Des aigus qu’il faut parfois dompter
L’écoute proposée par l’Uxbridge reste plutôt conforme à ce que l’on aime chez la marque : chaleureuse, donnant aux médiums leur juste place, permettant d’accéder à des basses rondes et musclées, mais ne rechignant pas non plus à monter dans les aigus. Bref, de Harlem de Ibrahim Maalouf, à Delicate de Damien Rice, en passant par (There’s ») Always Something There to Remind Me de Dionne Warwick, La grenade de Clara Luciani, ou encore Breathe Deeper de Tame Impala… nos écoutes se sont révélées très agréables, même si la précision peut ici et là manquer.
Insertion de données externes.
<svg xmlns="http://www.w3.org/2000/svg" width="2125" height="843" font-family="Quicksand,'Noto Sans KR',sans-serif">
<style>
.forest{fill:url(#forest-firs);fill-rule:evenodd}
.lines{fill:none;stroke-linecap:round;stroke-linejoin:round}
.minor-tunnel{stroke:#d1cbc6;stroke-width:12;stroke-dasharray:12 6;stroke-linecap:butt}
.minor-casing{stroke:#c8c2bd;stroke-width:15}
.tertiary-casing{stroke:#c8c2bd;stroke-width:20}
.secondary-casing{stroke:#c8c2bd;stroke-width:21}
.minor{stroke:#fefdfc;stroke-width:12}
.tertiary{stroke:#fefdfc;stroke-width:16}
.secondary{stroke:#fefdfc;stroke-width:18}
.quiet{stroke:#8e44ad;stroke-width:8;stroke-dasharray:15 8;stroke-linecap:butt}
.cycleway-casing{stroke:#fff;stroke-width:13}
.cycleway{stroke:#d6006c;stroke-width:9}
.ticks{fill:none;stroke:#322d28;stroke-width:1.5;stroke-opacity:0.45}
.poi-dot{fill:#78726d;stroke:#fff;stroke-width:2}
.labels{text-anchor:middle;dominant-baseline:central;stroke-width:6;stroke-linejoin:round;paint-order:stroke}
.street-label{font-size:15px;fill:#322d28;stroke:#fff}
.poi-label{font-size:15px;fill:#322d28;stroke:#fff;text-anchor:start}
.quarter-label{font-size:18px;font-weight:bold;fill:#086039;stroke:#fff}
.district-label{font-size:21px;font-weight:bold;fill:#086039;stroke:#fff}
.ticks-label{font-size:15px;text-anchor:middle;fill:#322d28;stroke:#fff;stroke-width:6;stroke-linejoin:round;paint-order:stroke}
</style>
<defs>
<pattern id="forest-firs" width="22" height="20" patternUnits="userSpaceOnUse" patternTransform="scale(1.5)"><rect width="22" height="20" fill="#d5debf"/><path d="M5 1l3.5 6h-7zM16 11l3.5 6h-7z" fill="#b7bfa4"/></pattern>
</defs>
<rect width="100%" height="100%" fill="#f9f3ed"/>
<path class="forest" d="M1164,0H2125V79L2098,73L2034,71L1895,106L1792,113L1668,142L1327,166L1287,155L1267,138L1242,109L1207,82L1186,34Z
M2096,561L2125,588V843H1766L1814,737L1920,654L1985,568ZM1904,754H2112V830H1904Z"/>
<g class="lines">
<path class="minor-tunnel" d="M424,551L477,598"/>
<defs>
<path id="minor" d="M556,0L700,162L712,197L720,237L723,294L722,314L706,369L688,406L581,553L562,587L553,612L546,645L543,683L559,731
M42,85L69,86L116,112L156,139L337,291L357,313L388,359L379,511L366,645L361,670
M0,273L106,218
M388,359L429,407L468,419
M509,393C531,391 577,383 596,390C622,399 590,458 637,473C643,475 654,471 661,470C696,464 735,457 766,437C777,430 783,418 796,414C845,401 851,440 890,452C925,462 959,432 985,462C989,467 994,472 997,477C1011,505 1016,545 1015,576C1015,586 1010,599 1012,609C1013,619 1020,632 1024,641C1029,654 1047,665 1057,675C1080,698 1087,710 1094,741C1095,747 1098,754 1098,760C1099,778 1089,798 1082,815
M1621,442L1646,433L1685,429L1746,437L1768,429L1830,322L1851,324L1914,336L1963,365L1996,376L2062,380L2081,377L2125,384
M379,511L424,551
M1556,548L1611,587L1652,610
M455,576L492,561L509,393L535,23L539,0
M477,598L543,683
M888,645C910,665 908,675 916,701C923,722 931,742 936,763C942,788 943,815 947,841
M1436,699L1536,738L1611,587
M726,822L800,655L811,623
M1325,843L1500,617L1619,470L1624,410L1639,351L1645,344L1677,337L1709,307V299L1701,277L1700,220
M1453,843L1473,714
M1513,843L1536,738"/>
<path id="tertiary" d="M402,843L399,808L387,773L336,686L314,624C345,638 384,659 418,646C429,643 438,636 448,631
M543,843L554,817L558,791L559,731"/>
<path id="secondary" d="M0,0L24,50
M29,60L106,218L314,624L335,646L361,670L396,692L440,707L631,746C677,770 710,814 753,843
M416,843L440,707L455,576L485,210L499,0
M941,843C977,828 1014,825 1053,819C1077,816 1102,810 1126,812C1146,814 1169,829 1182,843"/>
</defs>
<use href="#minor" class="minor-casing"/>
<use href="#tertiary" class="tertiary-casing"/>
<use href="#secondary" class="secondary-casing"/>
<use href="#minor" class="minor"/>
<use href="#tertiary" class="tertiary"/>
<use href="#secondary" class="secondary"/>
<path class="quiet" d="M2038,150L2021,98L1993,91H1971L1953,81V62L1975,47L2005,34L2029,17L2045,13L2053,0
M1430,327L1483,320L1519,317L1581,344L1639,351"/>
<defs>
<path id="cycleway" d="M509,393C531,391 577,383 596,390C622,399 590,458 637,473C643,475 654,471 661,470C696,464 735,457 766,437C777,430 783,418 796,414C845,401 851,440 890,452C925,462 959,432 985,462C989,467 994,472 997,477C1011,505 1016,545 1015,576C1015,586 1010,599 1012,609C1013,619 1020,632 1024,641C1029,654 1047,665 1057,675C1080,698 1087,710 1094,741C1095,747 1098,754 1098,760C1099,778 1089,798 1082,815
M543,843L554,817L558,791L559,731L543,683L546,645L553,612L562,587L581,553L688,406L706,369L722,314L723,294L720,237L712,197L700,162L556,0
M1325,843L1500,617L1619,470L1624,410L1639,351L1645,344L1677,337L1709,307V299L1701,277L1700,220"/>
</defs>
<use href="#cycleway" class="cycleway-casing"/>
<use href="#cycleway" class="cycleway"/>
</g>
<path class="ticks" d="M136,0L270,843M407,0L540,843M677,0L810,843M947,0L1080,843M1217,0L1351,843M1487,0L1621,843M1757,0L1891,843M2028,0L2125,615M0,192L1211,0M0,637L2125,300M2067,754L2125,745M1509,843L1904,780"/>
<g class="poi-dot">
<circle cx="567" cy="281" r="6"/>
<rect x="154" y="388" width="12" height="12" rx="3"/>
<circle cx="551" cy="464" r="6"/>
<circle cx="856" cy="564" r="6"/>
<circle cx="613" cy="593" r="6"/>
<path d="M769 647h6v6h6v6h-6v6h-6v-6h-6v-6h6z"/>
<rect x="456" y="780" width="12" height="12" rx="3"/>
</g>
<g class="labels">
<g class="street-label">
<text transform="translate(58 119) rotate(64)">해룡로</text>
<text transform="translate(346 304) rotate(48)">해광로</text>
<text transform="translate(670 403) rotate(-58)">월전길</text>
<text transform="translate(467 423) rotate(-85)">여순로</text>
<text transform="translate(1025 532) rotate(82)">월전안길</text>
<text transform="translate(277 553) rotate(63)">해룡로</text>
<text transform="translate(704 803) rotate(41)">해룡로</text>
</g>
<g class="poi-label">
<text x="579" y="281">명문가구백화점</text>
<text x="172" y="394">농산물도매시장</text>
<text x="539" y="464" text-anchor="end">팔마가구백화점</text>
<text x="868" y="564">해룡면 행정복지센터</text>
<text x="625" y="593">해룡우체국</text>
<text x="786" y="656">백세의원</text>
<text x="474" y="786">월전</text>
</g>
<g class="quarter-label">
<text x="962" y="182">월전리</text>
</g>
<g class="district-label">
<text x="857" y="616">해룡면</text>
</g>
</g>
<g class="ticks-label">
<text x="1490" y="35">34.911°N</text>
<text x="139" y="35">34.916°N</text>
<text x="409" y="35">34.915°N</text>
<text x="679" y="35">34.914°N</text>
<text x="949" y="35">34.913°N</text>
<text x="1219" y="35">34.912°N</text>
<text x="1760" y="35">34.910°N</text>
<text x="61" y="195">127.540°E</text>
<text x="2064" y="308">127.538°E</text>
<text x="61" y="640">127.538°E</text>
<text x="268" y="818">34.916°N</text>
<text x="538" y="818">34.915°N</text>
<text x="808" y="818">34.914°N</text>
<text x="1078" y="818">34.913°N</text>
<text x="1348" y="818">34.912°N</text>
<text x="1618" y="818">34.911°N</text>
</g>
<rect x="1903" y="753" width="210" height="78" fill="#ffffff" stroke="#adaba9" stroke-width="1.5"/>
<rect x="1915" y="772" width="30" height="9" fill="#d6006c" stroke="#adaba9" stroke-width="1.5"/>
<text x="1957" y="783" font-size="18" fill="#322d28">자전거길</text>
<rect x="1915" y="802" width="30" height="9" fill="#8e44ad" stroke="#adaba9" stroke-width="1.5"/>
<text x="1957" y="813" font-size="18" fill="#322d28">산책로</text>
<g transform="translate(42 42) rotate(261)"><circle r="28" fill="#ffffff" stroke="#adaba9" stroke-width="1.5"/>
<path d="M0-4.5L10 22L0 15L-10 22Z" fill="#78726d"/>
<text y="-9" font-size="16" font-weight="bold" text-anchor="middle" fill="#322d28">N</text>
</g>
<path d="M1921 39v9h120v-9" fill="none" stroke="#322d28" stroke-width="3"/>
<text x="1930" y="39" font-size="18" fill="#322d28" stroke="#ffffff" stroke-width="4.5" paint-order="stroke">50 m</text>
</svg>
Parfois aussi, nous avons dû diminuer quelque peu la part des hautes fréquences, le tweeter associé au haut-parleur principal voulant visiblement affirmer sa présence. Avec ses 30 watts de puissance, l’Uxbridge fait efficacement le job dans une pièce de taille réglementaire : salon, chambre, bureau. Mais attention à ne pas pousser le volume trop haut : au-delà de 70 % du maximum possible, l’écoute perd nettement en qualité avec une évidente distorsion.
Lancée à 199 euros, l’Uxbridge est vendue dans une gamme de prix où la concurrence est rude. C’est à ce tarif que l’on trouve les enceintes de salon Sonos One ou JBL Playlist dont la restitution sonore est excellente. Marshall peut cependant jouer sur son nom, mais aussi l’affect qui va avec.